[Dataset extract Boundary: Start]

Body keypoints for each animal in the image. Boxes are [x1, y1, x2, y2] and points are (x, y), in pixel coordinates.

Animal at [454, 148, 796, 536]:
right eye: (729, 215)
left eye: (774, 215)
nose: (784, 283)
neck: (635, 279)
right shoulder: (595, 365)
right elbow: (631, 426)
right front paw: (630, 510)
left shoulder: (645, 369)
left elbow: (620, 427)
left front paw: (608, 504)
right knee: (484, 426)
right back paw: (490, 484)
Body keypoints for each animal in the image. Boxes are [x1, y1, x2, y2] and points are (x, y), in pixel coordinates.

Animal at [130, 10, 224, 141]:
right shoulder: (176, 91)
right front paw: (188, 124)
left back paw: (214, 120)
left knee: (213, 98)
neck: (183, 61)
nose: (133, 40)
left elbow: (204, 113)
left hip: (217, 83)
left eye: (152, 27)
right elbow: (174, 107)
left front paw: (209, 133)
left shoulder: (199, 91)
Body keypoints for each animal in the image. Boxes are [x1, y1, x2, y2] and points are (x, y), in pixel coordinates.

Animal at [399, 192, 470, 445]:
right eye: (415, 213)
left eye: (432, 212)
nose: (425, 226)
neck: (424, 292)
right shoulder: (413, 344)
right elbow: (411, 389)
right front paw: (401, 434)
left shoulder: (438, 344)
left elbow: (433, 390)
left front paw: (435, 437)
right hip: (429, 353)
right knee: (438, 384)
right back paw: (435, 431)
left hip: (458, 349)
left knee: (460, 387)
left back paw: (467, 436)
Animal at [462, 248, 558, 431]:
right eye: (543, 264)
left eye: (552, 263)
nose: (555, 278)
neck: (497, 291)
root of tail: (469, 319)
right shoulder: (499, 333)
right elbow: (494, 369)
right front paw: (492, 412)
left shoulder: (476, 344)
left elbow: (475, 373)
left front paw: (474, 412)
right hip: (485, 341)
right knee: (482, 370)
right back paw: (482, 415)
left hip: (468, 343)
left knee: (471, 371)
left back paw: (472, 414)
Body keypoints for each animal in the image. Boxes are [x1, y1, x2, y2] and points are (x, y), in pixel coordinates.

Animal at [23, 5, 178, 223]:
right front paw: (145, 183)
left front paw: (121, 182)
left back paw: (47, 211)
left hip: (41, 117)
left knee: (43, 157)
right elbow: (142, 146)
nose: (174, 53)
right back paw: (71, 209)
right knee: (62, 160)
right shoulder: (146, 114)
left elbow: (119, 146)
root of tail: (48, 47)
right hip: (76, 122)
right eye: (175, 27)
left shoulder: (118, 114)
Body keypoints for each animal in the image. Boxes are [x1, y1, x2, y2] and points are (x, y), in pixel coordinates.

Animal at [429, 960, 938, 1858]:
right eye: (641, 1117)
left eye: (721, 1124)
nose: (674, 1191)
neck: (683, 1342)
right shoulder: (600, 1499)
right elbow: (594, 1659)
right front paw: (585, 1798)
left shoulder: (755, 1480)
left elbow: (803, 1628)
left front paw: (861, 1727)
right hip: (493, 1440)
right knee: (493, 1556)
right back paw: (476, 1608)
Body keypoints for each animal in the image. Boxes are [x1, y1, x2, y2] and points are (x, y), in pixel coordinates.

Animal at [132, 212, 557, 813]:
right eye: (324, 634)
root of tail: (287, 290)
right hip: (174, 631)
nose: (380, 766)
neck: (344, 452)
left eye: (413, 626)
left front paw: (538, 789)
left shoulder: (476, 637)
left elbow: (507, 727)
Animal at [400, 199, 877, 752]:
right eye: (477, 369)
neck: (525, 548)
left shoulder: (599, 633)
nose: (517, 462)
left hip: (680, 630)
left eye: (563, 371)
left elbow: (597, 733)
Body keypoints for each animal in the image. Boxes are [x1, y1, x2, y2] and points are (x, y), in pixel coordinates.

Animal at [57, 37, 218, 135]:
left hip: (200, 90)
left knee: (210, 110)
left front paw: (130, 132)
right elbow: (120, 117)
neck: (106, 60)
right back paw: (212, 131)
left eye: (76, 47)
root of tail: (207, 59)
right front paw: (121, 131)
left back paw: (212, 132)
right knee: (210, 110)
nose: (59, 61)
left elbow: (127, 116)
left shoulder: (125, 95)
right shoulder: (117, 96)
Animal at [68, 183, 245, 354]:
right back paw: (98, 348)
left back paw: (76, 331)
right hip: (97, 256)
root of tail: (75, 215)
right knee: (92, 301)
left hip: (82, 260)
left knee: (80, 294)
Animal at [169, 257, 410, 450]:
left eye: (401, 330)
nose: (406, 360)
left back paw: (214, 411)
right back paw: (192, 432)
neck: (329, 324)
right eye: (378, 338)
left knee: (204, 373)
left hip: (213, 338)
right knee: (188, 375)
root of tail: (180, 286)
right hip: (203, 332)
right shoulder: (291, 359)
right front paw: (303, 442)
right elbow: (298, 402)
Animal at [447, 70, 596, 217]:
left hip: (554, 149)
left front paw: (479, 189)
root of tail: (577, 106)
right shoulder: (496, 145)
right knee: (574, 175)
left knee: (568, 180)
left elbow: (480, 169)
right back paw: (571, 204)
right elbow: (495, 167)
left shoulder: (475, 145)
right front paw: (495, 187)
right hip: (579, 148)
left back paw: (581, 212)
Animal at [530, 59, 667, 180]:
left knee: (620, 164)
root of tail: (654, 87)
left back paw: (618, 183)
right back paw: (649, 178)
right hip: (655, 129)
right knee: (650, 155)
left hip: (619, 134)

[Dataset extract Boundary: End]

Goal of the exercise
Reproduce the records above exactly as they appear.

Expected output
Body keypoints for each animal in the image. Boxes are [x1, y1, x2, y2] and points are (x, y), in pixel coordinates.

Animal at [454, 148, 796, 536]:
right eye: (729, 215)
left eye: (774, 215)
nose: (784, 283)
neck: (635, 279)
right shoulder: (595, 365)
right elbow: (631, 426)
right front paw: (630, 510)
left shoulder: (645, 369)
left elbow: (620, 427)
left front paw: (608, 504)
right knee: (484, 426)
right back paw: (490, 484)
Body keypoints for each animal in the image. Boxes are [x1, y1, x2, y2] and points are (x, y), in pixel coordinates.

Animal at [130, 10, 224, 141]:
right shoulder: (176, 91)
right front paw: (188, 124)
left back paw: (214, 120)
left knee: (213, 98)
neck: (183, 61)
nose: (133, 40)
left elbow: (204, 113)
left hip: (217, 83)
left eye: (152, 27)
right elbow: (174, 107)
left front paw: (209, 133)
left shoulder: (199, 91)
Body keypoints for each animal in the image. Boxes are [x1, y1, x2, y2] and points are (x, y), in pixel coordinates.

Animal at [399, 192, 470, 445]:
right eye: (415, 213)
left eye: (432, 212)
nose: (425, 226)
neck: (424, 292)
right shoulder: (413, 344)
right elbow: (411, 389)
right front paw: (401, 434)
left shoulder: (438, 344)
left elbow: (433, 390)
left front paw: (435, 437)
right hip: (429, 353)
right knee: (438, 384)
right back paw: (435, 431)
left hip: (458, 349)
left knee: (460, 387)
left back paw: (467, 436)
Animal at [462, 248, 558, 431]:
right eye: (543, 264)
left eye: (552, 263)
nose: (555, 278)
neck: (497, 291)
root of tail: (469, 319)
right shoulder: (499, 333)
right elbow: (494, 369)
right front paw: (492, 412)
left shoulder: (476, 344)
left elbow: (475, 373)
left front paw: (474, 412)
right hip: (485, 341)
right knee: (482, 370)
right back paw: (482, 415)
left hip: (468, 343)
left knee: (471, 371)
left back paw: (472, 414)
Body keypoints for each animal in the image. Boxes are [x1, y1, x2, y2] and points are (x, y), in pixel coordinates.

Animal at [23, 5, 178, 223]:
right front paw: (145, 183)
left front paw: (121, 182)
left back paw: (47, 211)
left hip: (41, 117)
left knee: (43, 157)
right elbow: (142, 146)
nose: (174, 53)
right back paw: (71, 209)
right knee: (62, 160)
right shoulder: (146, 114)
left elbow: (119, 146)
root of tail: (48, 47)
right hip: (76, 122)
right eye: (175, 27)
left shoulder: (118, 114)
Body keypoints for each animal in the image. Boxes are [x1, y1, x2, y2] and points are (x, y), in pixel coordinates.

Animal at [429, 960, 938, 1858]:
right eye: (641, 1117)
left eye: (721, 1124)
nose: (674, 1191)
neck: (683, 1342)
right shoulder: (600, 1499)
right elbow: (594, 1659)
right front paw: (585, 1798)
left shoulder: (755, 1480)
left elbow: (803, 1628)
left front paw: (861, 1727)
right hip: (493, 1440)
right knee: (493, 1556)
right back paw: (476, 1608)
Body keypoints for each animal in the image. Boxes are [x1, y1, x2, y2] and points are (x, y), in pixel coordinates.

Animal at [132, 212, 557, 813]:
right eye: (324, 634)
root of tail: (287, 290)
right hip: (174, 631)
nose: (380, 766)
neck: (344, 452)
left eye: (413, 626)
left front paw: (538, 789)
left shoulder: (476, 637)
left elbow: (507, 727)
Animal at [400, 199, 877, 752]:
right eye: (477, 369)
neck: (525, 548)
left shoulder: (599, 633)
nose: (517, 462)
left hip: (680, 630)
left eye: (563, 371)
left elbow: (597, 733)
Body keypoints for each animal in the image. Boxes are [x1, y1, x2, y2] and points are (x, y), in pixel coordinates.

Animal at [57, 37, 218, 135]:
left hip: (200, 90)
left knee: (210, 110)
left front paw: (130, 132)
right elbow: (120, 117)
neck: (106, 60)
right back paw: (212, 131)
left eye: (76, 47)
root of tail: (207, 59)
right front paw: (121, 131)
left back paw: (212, 132)
right knee: (210, 110)
nose: (59, 61)
left elbow: (127, 116)
left shoulder: (125, 95)
right shoulder: (117, 96)
Animal at [68, 183, 245, 354]:
right back paw: (98, 348)
left back paw: (76, 331)
right hip: (97, 256)
root of tail: (75, 215)
right knee: (92, 301)
left hip: (82, 260)
left knee: (80, 294)
Animal at [169, 257, 410, 450]:
left eye: (401, 330)
nose: (406, 360)
left back paw: (214, 411)
right back paw: (192, 432)
neck: (329, 324)
right eye: (378, 338)
left knee: (204, 373)
left hip: (213, 338)
right knee: (188, 375)
root of tail: (180, 286)
right hip: (203, 332)
right shoulder: (291, 359)
right front paw: (303, 442)
right elbow: (298, 402)
Animal at [447, 70, 596, 217]:
left hip: (554, 149)
left front paw: (479, 189)
root of tail: (577, 106)
right shoulder: (496, 145)
right knee: (574, 175)
left knee: (568, 180)
left elbow: (480, 169)
right back paw: (571, 204)
right elbow: (495, 167)
left shoulder: (475, 145)
right front paw: (495, 187)
right hip: (579, 148)
left back paw: (581, 212)
Animal at [530, 59, 667, 180]:
left knee: (620, 164)
root of tail: (654, 87)
left back paw: (618, 183)
right back paw: (649, 178)
right hip: (655, 129)
right knee: (650, 155)
left hip: (619, 134)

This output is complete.